#### [DESCRIPTION OF THE TASK]
Please count every line of the following material that holds "bottom" and give the total alone.
======
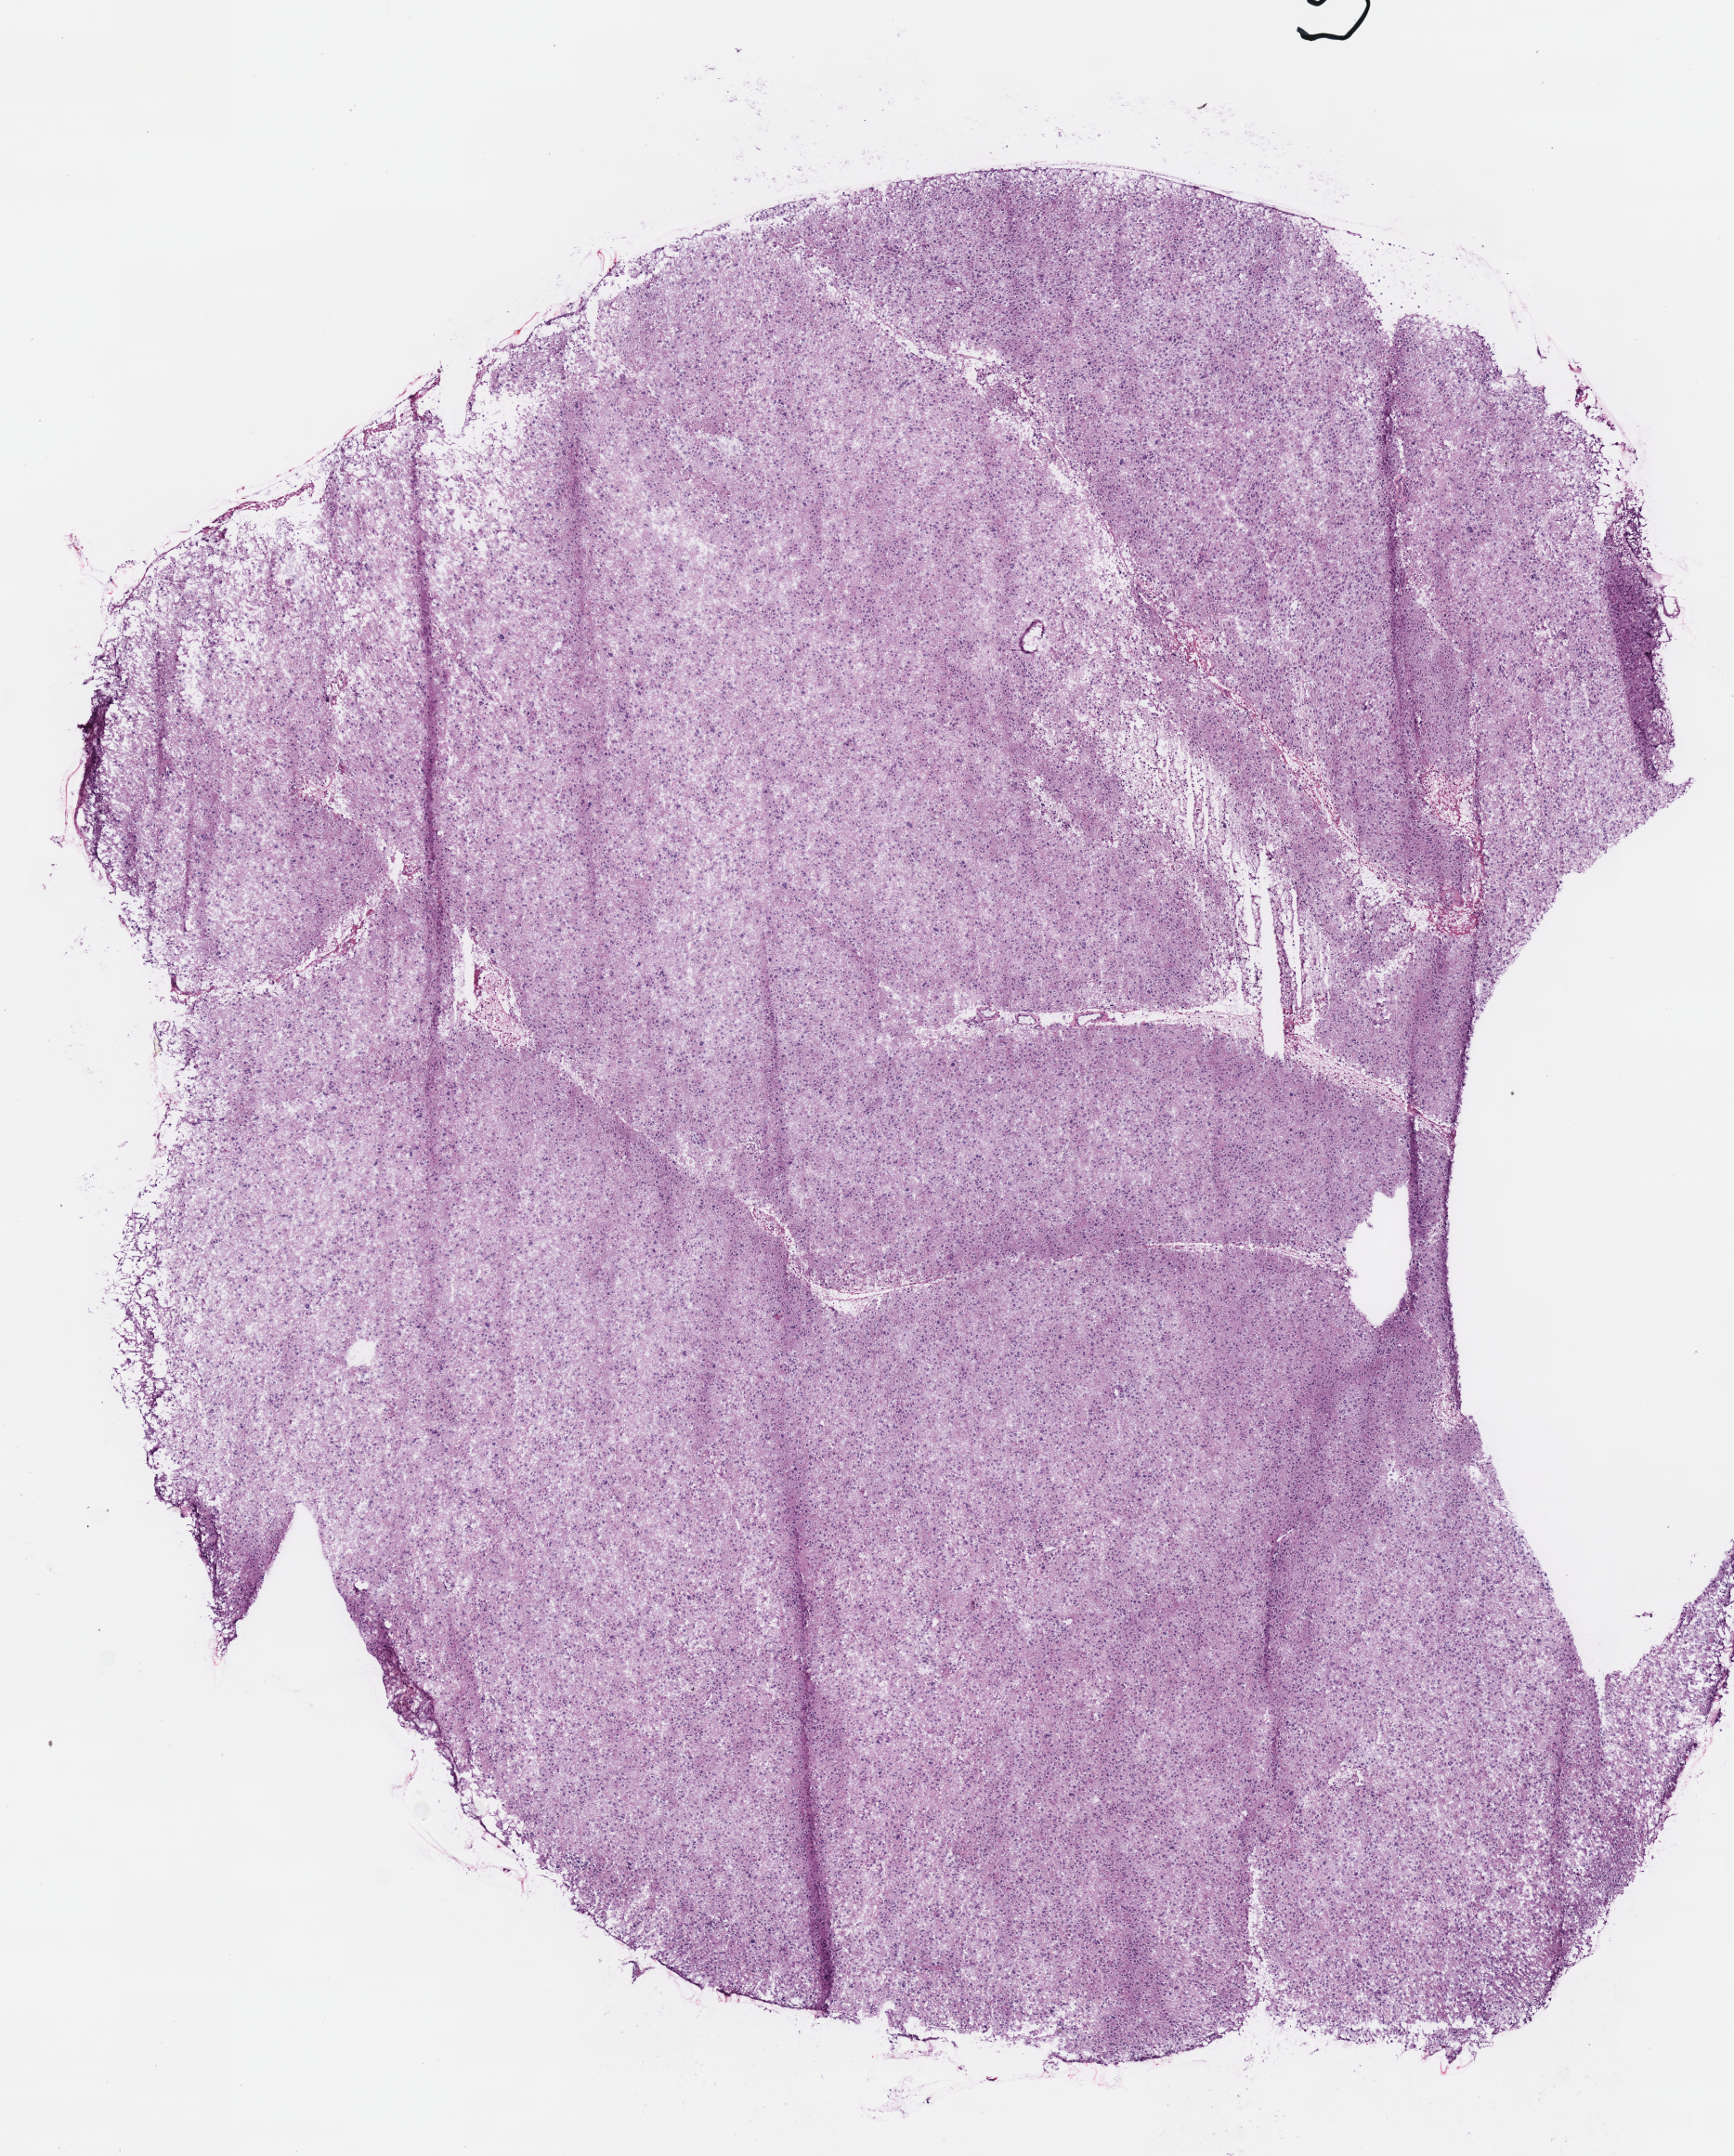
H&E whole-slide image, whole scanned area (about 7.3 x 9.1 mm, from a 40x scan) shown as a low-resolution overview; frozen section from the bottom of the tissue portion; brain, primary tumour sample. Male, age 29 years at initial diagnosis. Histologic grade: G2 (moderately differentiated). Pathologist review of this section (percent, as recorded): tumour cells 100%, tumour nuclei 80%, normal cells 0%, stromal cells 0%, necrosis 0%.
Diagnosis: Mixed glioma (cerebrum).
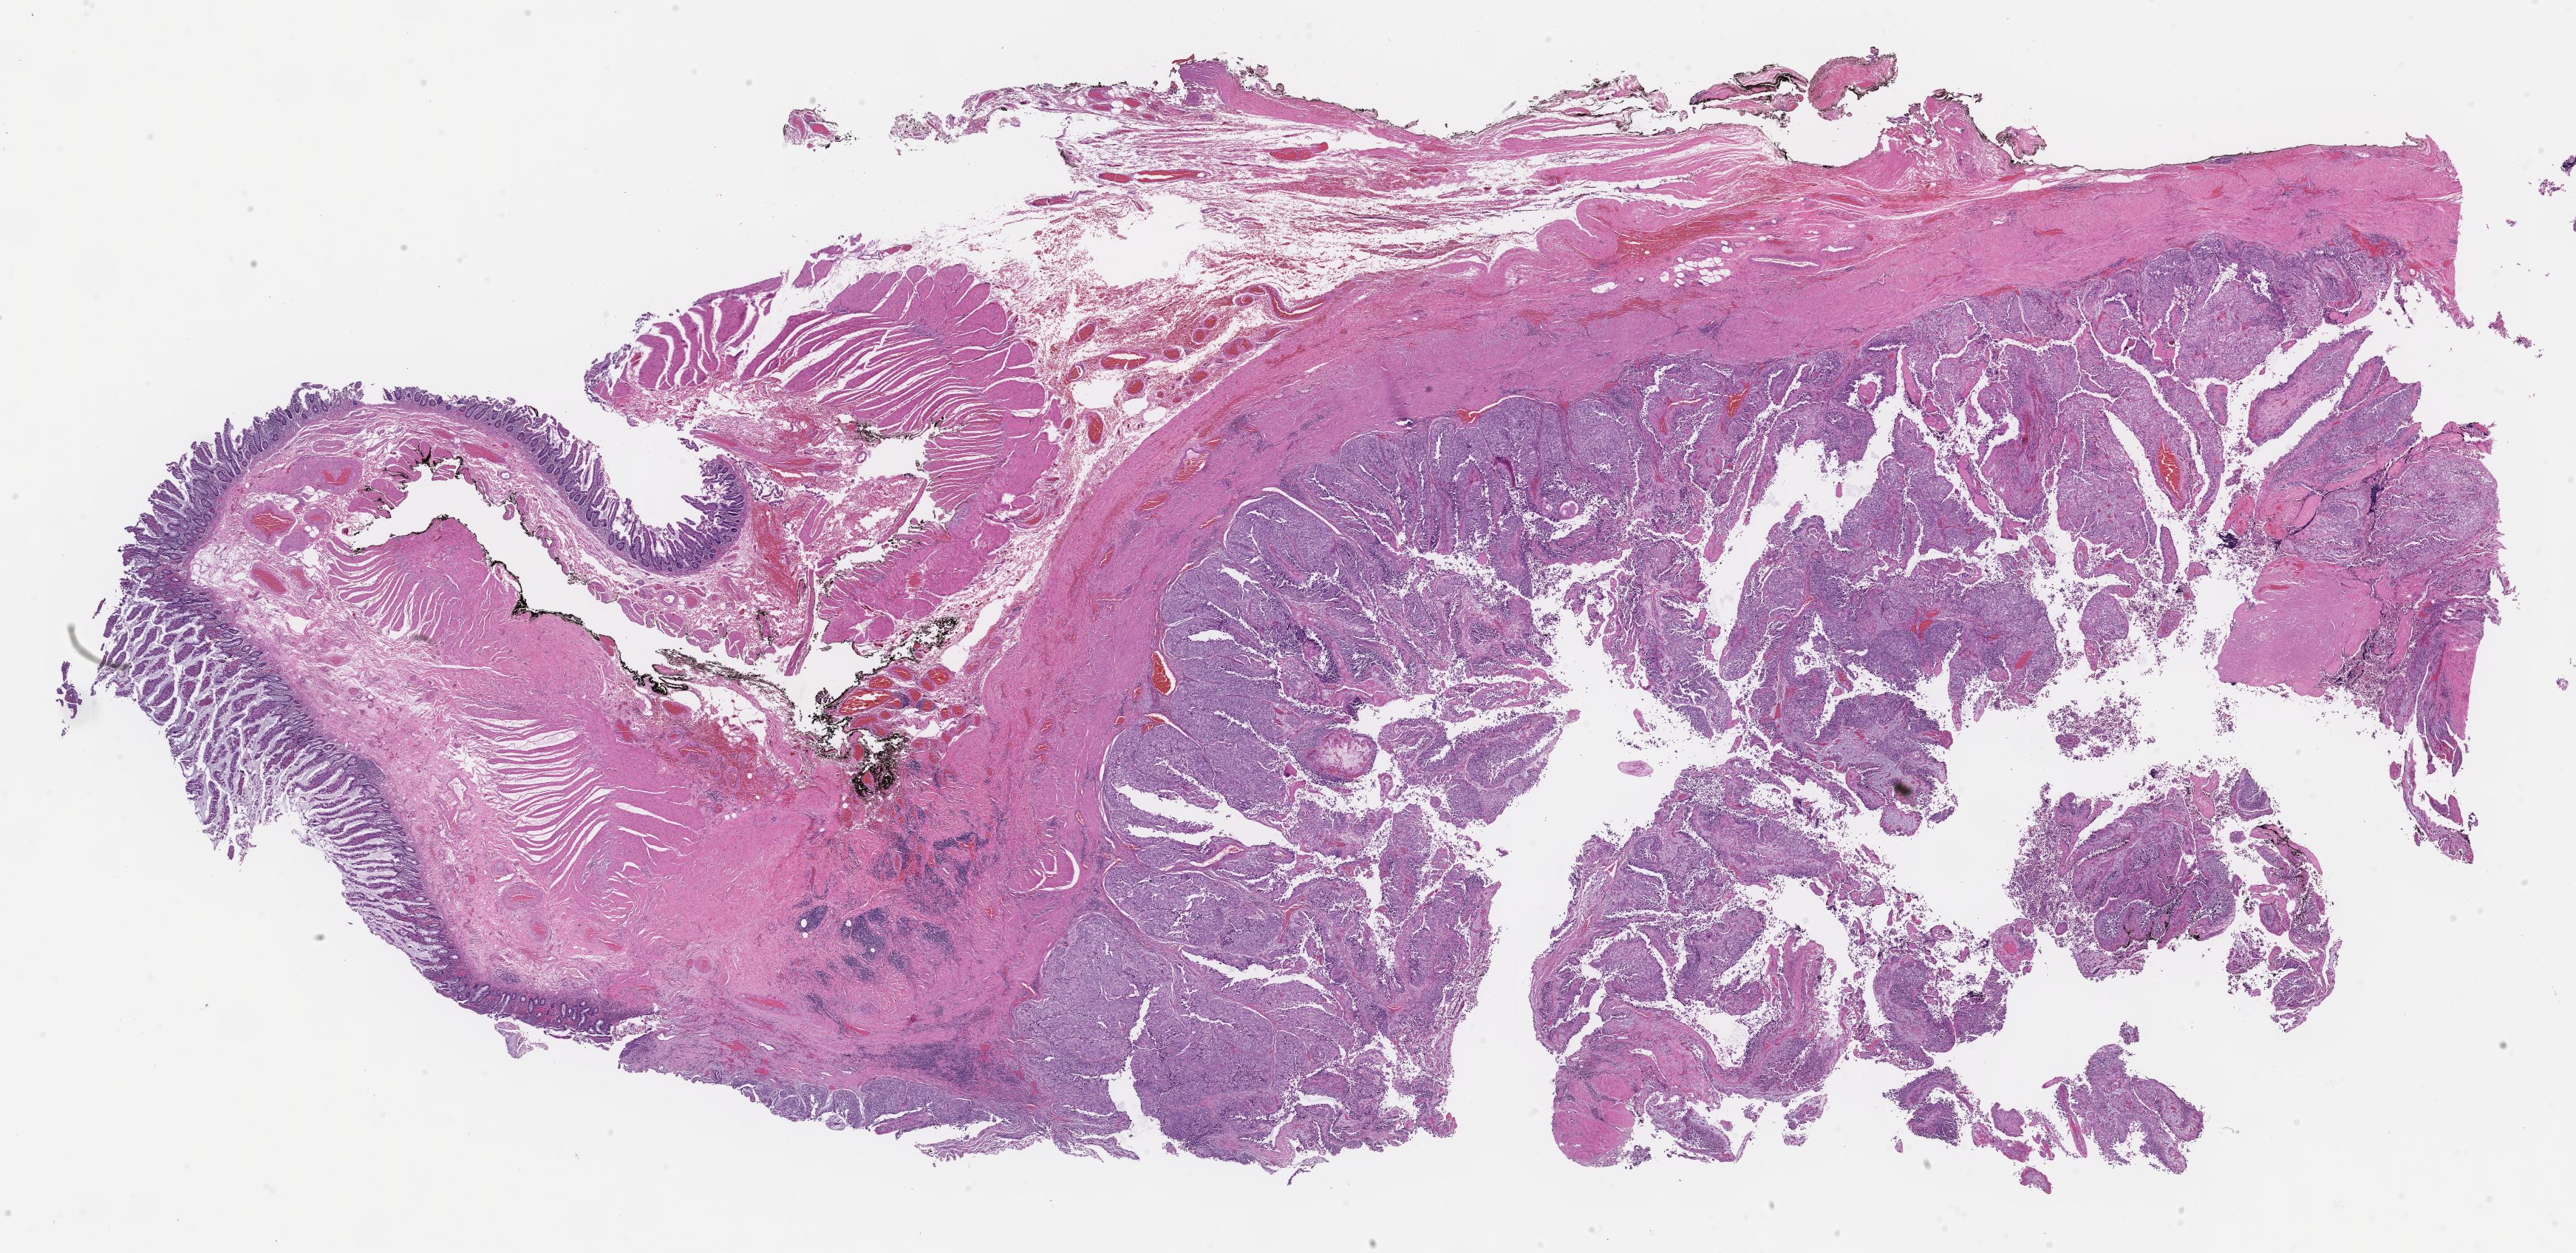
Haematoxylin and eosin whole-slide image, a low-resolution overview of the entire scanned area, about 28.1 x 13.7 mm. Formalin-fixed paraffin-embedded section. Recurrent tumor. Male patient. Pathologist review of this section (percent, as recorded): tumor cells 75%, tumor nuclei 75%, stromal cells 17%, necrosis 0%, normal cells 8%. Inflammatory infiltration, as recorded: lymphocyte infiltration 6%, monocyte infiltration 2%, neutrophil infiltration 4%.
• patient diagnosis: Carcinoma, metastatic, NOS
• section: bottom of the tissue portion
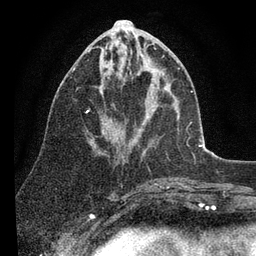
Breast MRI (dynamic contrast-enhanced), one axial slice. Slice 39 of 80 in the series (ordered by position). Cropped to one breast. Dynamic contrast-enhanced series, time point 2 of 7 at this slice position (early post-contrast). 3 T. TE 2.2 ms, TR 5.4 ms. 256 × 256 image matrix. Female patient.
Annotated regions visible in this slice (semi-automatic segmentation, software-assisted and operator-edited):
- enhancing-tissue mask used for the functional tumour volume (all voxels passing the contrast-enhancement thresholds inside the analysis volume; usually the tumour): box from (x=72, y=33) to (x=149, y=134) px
======
#### [RESULT OF THIS EXERCISE]
2